Methamphetamine effects derive from their interaction with a number of neurotransmitter systems; primarily with the dopaminergic but also with serotonergic, noradrenergic, and glutamatergic systems. Acute adverse effects including cardiovascular and psychoactive ones are related to an excess of neurotransmitters. As previously explained, long-term methamphetamine induced effects are the result of a neurodegeneration of the dopaminergic system Schep et al. A potential conclusion of this study is that a lower CYP2D6 activity seems to confer some degree of protection against methamphetamine dependence Otani et al.
PM subjects appeared to be more sensitive to the slope of plasma methamphetamine concentrations in several measurements of subjective effects. The data suggest that brain methamphetamine concentrations in the absence of differences in plasma concentrations are higher in PM subjects or that they have a steeper concentration-response relationship Sellers and Tyndale, Methamphetamine use may induce the following physical effects:
MDMA, methamphetamine, and CYP2D6 pharmacogenetics: what is clinically relevant?

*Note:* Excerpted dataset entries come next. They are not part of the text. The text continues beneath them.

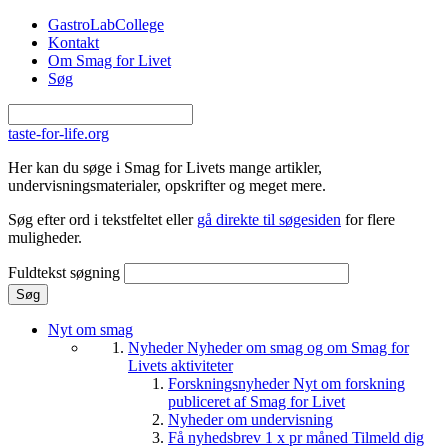
Gå til hovedindhold
GastroLabCollege
Kontakt
Om Smag for Livet
Søg
taste-for-life.org
Her kan du søge i Smag for Livets mange artikler,
undervisningsmaterialer, opskrifter og meget mere.
Søg efter ord i tekstfeltet eller
gå direkte til søgesiden
for flere
muligheder.
Fuldtekst søgning
Nyt om smag
Nyheder
Nyheder om smag og om Smag for
Livets aktiviteter
Forskningsnyheder
Nyt om forskning
publiceret af Smag for Livet
Nyheder om undervisning
Få nyhedsbrev 1 x pr måned
Tilmeld dig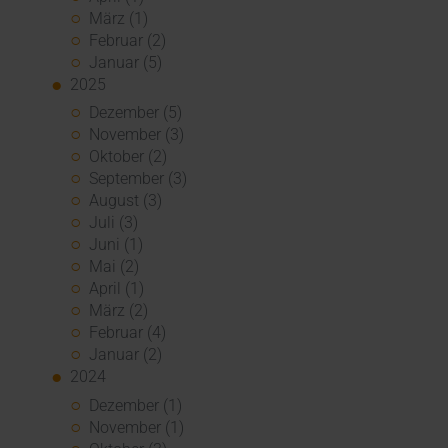
März (1)
Februar (2)
Januar (5)
2025
Dezember (5)
November (3)
Oktober (2)
September (3)
August (3)
Juli (3)
Juni (1)
Mai (2)
April (1)
März (2)
Februar (4)
Januar (2)
2024
Dezember (1)
November (1)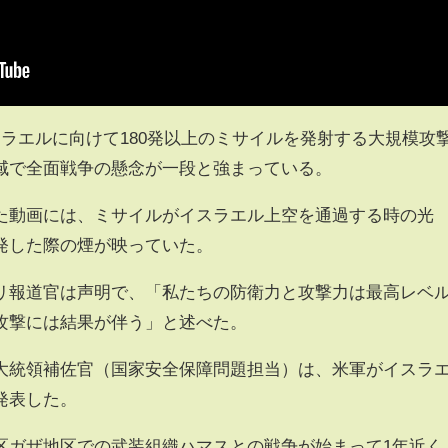
ラエルに向けて180発以上のミサイルを発射する大規模攻
域で全面戦争の懸念が一段と強まっている。
た動画には、ミサイルがイスラエル上空を通過する時の光
発した際の煙が映っていた。
リ報道官は声明で、「私たちの防衛力と攻撃力は最高レベ
攻撃には結果が伴う」と述べた。
大統領補佐官（国家安全保障問題担当）は、米軍がイスラ
発表した。
区ガザ地区での武装組織ハマスとの戦争が始まって1年近く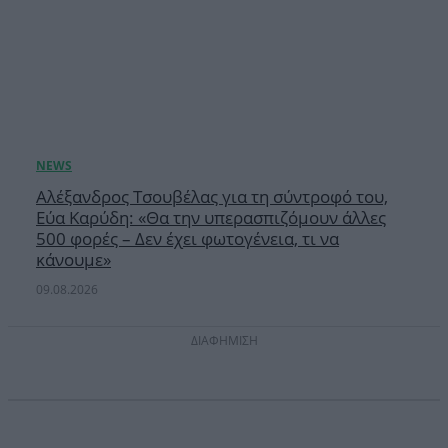
Αλέξανδρος Τσουβέλας για τη σύντροφό του,
Εύα Καρύδη: «Θα την υπερασπιζόμουν άλλες
500 φορές – Δεν έχει φωτογένεια, τι να
κάνουμε»
09.08.2026
ΔΙΑΦΗΜΙΣΗ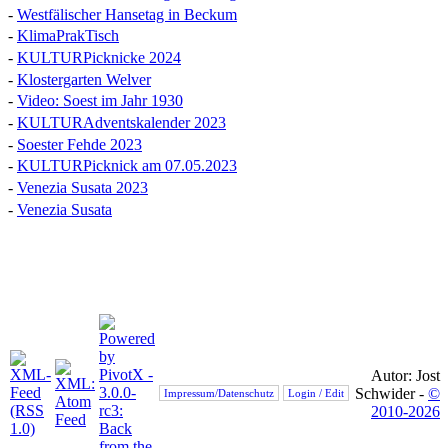
-
Westfälischer Hansetag in Beckum
-
KlimaPrakTisch
-
KULTURPicknicke 2024
-
Klostergarten Welver
-
Video: Soest im Jahr 1930
-
KULTURAdventskalender 2023
-
Soester Fehde 2023
-
KULTURPicknick am 07.05.2023
-
Venezia Susata 2023
-
Venezia Susata
Autor: Jost
Schwider -
©
Impressum/Datenschutz
Login / Edit
2010-2026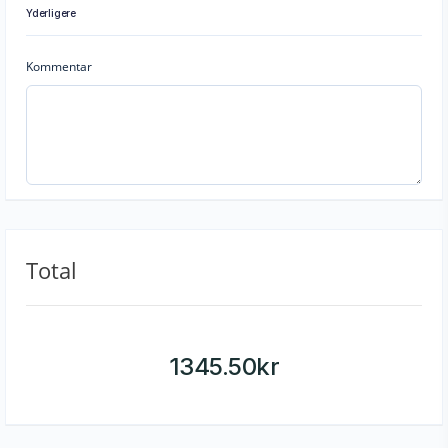
Yderligere
Kommentar
Total
1345.50
kr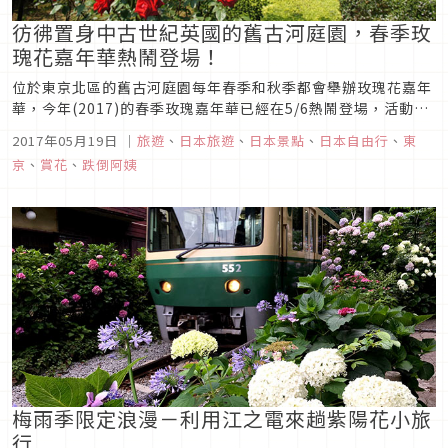
彷彿置身中古世紀英國的舊古河庭園，春季玫
瑰花嘉年華熱鬧登場！
位於東京北區的舊古河庭園每年春季和秋季都會舉辦玫瑰花嘉年
華，今年(2017)的春季玫瑰嘉年華已經在5/6熱鬧登場，活動持
續到5/31了！5/12開始到5/21還有夜間點燈的活動，更添加浪
2017年05月19日
｜
旅遊
、
日本旅遊
、
日本景點
、
日本自由行
、
東
漫氣息。5/21晚上還有舉辦三場小型音樂會提供參加夜間導覽的
京
、
賞花
、
跌倒阿姨
民眾欣賞，沒有登記到導覽的人也不用失望，晚上八點到八點...
梅雨季限定浪漫－利用江之電來趟紫陽花小旅
行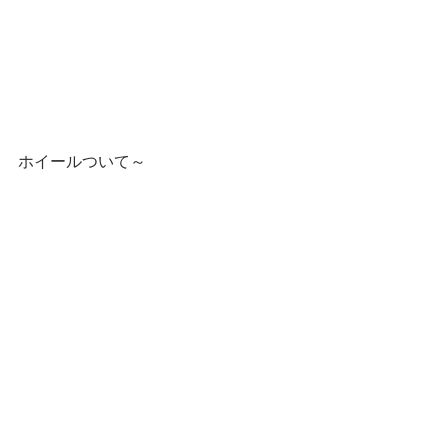
ホイールついて～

Drugs which are metabolized by CYP2D6 may inhibit or induce the action of the enzyme. Drugs that inhibit CYP2D6 will predictably increase. The fact that this polymorphic enzyme partially regulates metabolic disposition .. In fact, the contribution of CYP2D6 to MDMA metabolism has been of MDMA, and in turn MDMA can inhibit drugs metabolized by CYP2D6. A thorough knowledge of this will lead to a future where tailor-made drugs, suiting an The CYP enzyme, a super family of microsomal drug- metabolizing.